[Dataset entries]
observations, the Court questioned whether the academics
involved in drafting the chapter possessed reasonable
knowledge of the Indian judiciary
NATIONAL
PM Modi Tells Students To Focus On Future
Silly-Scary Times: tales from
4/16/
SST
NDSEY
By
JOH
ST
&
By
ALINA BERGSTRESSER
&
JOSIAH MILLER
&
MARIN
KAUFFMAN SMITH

> WORK INSTRUCTIONS: The lines to reproduce run from the one that contains "knowledge of the Indian judiciary" through the last line above; copy them exactly.

> RESPONSE BELOW:
knowledge of the Indian judiciary
NATIONAL
PM Modi Tells Students To Focus On Future
Silly-Scary Times: tales from
4/16/
SST
NDSEY
By
JOH
ST
&
By
ALINA BERGSTRESSER
&
JOSIAH MILLER
&
MARIN
KAUFFMAN SMITH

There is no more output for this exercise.